Heyman writes a series of columns for his multimedia project The Heyman Hustle, which has a section in the Sun, a UK-based newspaper and website. In his blog entitled “Out with the old, in with the new,” Heyman explains the importance of character presentation.
He says that all promoters should clearly define their stars and give fans a reason to come to their events, because if the fans don’t care about the performers in a match, they won’t care about the match itself.
“WWE programming is light years ahead of anyone else in terms of production value, but the utilization of those production assets is tied up in pyrotechnics and the slick presentation instead of character building mechanisms, which the company has gotten away from,” Heyman described in his column. “Defining the characters, presenting the persona in a manner the audience would understand and giving the public a reason to be interested in the storylines, emotionally involved in the characters and enticed to pay money to see the outcome of a match that was hyped by the arc of the storyline itself.”
Heyman also states in the blog that pro wrestling companies should always reach out to pop culture and create a product that the current fan-base can relate to.
“Either take the show and re-design the pacing, the formatting, even the way the main events are announced and promoted or change the atmosphere of it to accommodate the pop culture-desirous fan-base that is flocking away from pro wrestling,” he wrote. “It’s time for the writing and production staffs that advise Vince to re-acquaint themselves with what popular movements are taking place, before WWE further victimizes itself by appearing to be out of touch.”
The business has seemingly come around full circle.

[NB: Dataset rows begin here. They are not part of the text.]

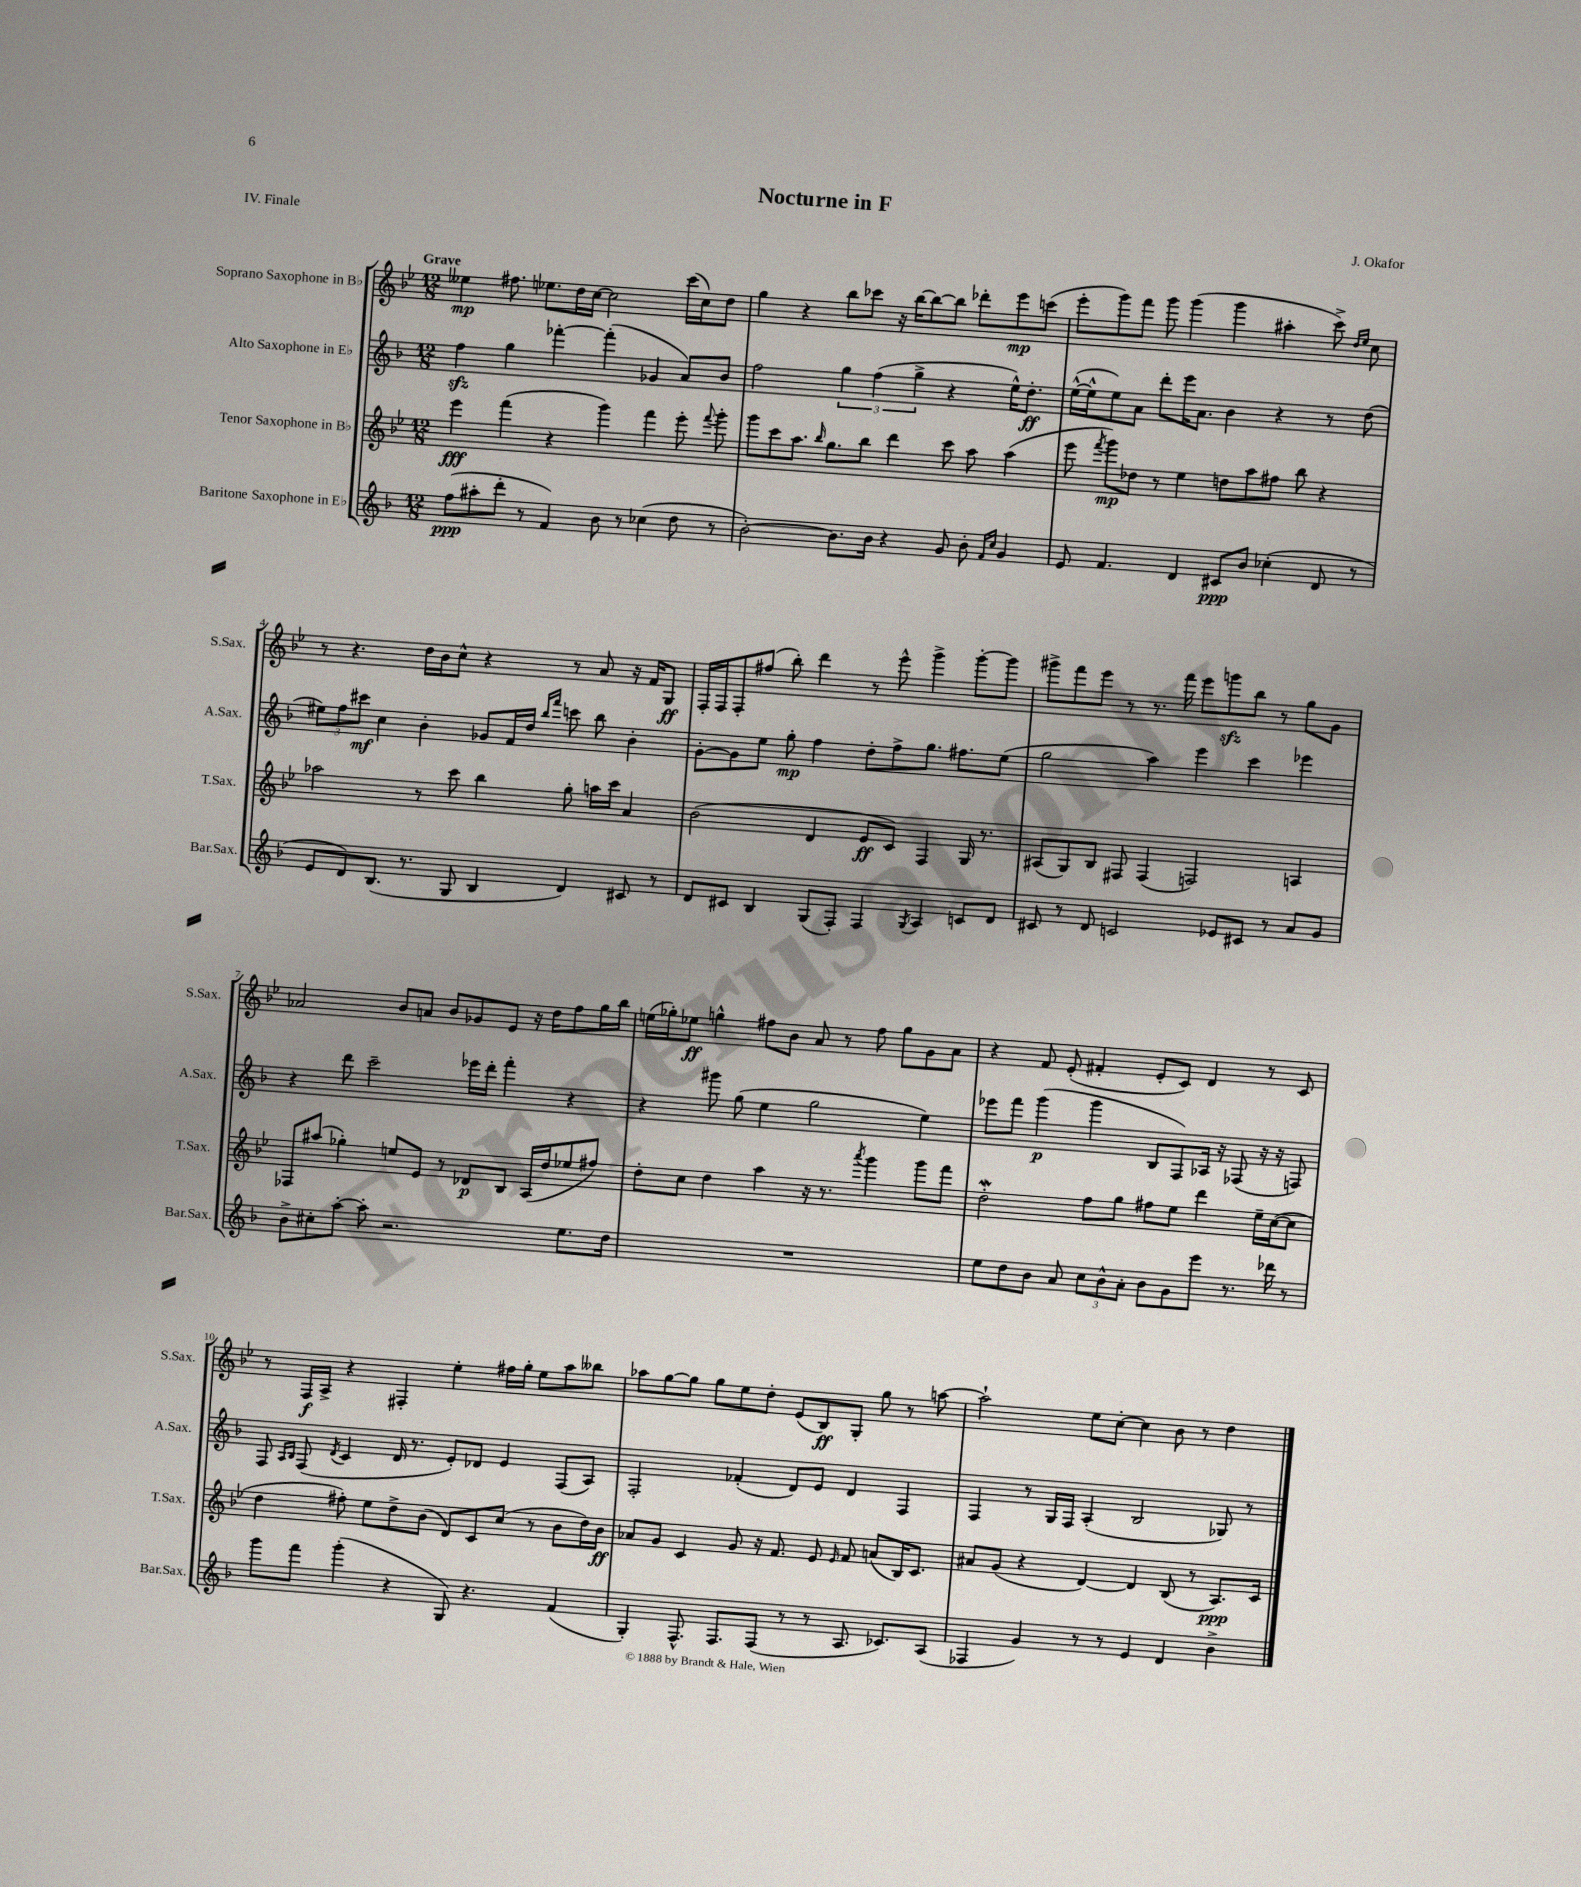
\header { title = "Nocturne in F" composer = "J. Okafor" piece = "IV. Finale" }
<<
\new StaffGroup <<
\new Staff = "s0" \with { instrumentName = "Soprano Saxophone in Bb" shortInstrumentName = "S.Sax." } {
    \clef treble \key bes \major \numericTimeSignature \time 12/8 \tempo "Grave"
    \autoBeamOff eeses''4\mp fis''8. ees''8.[ d''16 c''16]~ c''2 c'''16[( c''16) d''8] |
    g''4 r4 bes''8[ ces'''8] r16 bes''16[~ bes''8~ bes''8] des'''8[-. ees'''8\mp c'''8]( |
    ees'''8[-. g'''8) f'''8] g'''8 g'''4( g'''4 ais''4-. c'''8->) \grace { d''16[ ees''16] } c''8 |
    r8 r4. d''16[ bes'16 c''8]-^ r4 r8 a'8 r16 f'16[ g8]\ff |
    f16[-. f16 f8-. fis''8]( bes''8-.) d'''4 r8 ees'''8-^ g'''4-> g'''8[~-. g'''8] |
    gis'''8[-> f'''8 ees'''8] r8 r8. f'''16 ees'''8[ g'''8\sfz bes''8] r8 g''8[ g'8] |
    aes'2 bes'8[ a'8] bes'8[ ges'8 ees'8] r16 d''16[ f''8 g''16 bes''16] |
    e''16[( ges''16-.) ees''8]\ff g''4-^ fis''8[ bes'8] a'8 r8 fis''8 g''8[ g'8 a'8] |
    r4 f'8 ees'8-.( fis'4-. ees'8[-. c'8]) d'4 r8 c'8 |
    r8 f16[\f a16]-> r4 fis4-. ees''4-. fis''16[ g''16]-. ees''8[ a''8 beses''8] |
    aes''8[ g''8~ g''8] g''8[ ees''8 d''8]-. ees'8[( bes8\ff) g8]-. g''8 r8 a''8~ |
    a''2-! ees''8[ c''8]~-. c''4 bes'8 r8 d''4 \bar "|." |
}
\new Staff = "s1" \with { instrumentName = "Alto Saxophone in Eb" shortInstrumentName = "A.Sax." } {
    \clef treble \key f \major \numericTimeSignature \time 12/8
    \autoBeamOff f''4\sfz g''4 fes'''4~-. fes'''4-.( ges'4 a'8[) bes'8] |
    f''2 \tuplet 3/2 { g''4 f''4( g''4-> } r4 e''16[-^) d''8.]-.\ff |
    e''16[~-^( e''16-^ e''8) a'8] d'''8[-. e'''16 a'8.] bes'4 r4 r8 d''8( |
    \tuplet 3/2 { eis''8[) f''8 cis'''8]\mf } c''4 bes'4-. ges'8[ f'16 d''16] \grace { bes''16[ f'''16] } c'''8 bes''8 bes'4-. |
    g'8[~-. g'8 e''8] g''8-.\mp f''4 d''8[-. f''8-> g''8.] fis''8.[ e''8]( |
    g''2 a''4) e'''4 c'''4 ees'''4 |
    r4 d'''8 c'''2-- ees'''16[ d'''16]-. f'''4-. r4 |
    r4 gis'''8 g''8( e''4 g''2 e''4) |
    ees'''8[ f'''8] g'''4\p( g'''4 bes8[ f8) aes16] r16 fes8( r16 r16 f8) |
    f8 \grace { a16[ bes16] } f8( \acciaccatura { d'8 } c'4 d'16 r8. e'8[-.) des'8] e'4 f8[( a8]) |
    f2-. fes'4-.( d'8[) e'8] d'4 f4 |
    f4 r8 g16[ f16] a4-.( bes2 ges8) r8 \bar "|." |
}
\new Staff = "s2" \with { instrumentName = "Tenor Saxophone in Bb" shortInstrumentName = "T.Sax." } {
    \clef treble \key bes \major \numericTimeSignature \time 12/8
    \autoBeamOff ees'''4\fff f'''4( r4 g'''4) f'''4 ees'''8-. \appoggiatura { f'''8 } g'''8-. |
    g'''8[ c'''8 a''8.] \grace { bes''16 } g''8.[ bes''8] d'''4 c'''8 a''8 a''4( |
    ees'''8 \acciaccatura { f'''8 } g'''8[\mp) des''8] r8 ees''4 d''8[ a''8 fis''8] bes''8 r4 |
    aes''2 r8 c'''8 bes''4 g''8-. a''16[ c'''16] a'4 |
    bes'2( d'4 ees'8[\ff c'8]) f4 g16 r8. |
    ais8[( g8) bes8] fis8 fis4( f2) a4 |
    fes8[ ais''8]( ges''4-.) e''8[ ees'8] r8 des'8[\p bes8] a16[( d''16 ees''8 fis''8]) |
    d''8[-. c''8] d''4 a''4 r16 r8. \acciaccatura { a'''8 } g'''4 g'''8[ f'''8] |
    d''2-.\mordent f''8[ g''8] fis''8[ ees''8] d'''4 ees''16[-- c''16~( c''8] |
    d''4 fis''8-.) ees''8[ d''8-> bes'8]( d'8[) c'8 c''8]( r8 bes'8[ d''16) bes'16]\ff |
    aes'8[ g'8] c'4 g'8 r16 f'8. ees'8 \grace { ees'16 } f'8 a'8[( bes16) c'8.] |
    ais'8[ g'8]( r4 d'4~) d'4 bes8( r8 a8.[\ppp) c'16] \bar "|." |
}
\new Staff = "s3" \with { instrumentName = "Baritone Saxophone in Eb" shortInstrumentName = "Bar.Sax." } {
    \clef treble \key f \major \numericTimeSignature \time 12/8
    \autoBeamOff f''8[\ppp( ais''8-. d'''8]-. r8 f'4) bes'8 r8 ces''4( d''8 r8 |
    bes'2~-.) bes'8.[ bes'16] r4 g'8 bes'8-. \grace { f'16[ c''16] } g'4 |
    e'8 f'4. d'4 cis'8[\ppp bes'8] ces''4-.( d'8 r8 |
    e'8[ d'8) bes8.]( r8. g8 bes4 d'4) cis'8 r8 |
    d'8[ cis'8] bes4 g8[( f8]-.) f4 \acciaccatura { g8 } a4 c'8[ d'8] |
    cis'8 r8 d'8 c'2 ees'8[ cis'8] r8 a'8[ g'8] |
    bes'8[-> cis''8-. a''8]~-. a''8-. r2. e''8.[ d''16] |
    R1. |
    e''8[ d''8 bes'8] a'8 \tuplet 3/2 { c''8[ bes'8-^ a'8]-. } bes'8[ g'8 e'''8] r8. des'''16 r8 |
    g'''8[ f'''8] g'''4-.( r4 g8) r4. f'4( |
    g4-.) f8.-^ f8.[ f8]( r8 r8 a8. ces'8.[) a8]( |
    fes4 g'4) r8 r8 e'4 d'4 bes'4-> \bar "|." |
}
>>
>>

It appears that the WWE is targeting children again.
“The direction that they’re going in all depends on who their target market is,” Heyman said. “It’s a much more family-oriented product now.”
Apter agrees with that statement, but doesn’t believe that the business has entirely steered away from their previous demographic.
“They (WWE) have not cut out the adult audience. They have just softened the adult product so parents will let their kids watch the shows — and advertisers may consider it a more advertising-friendly environment.”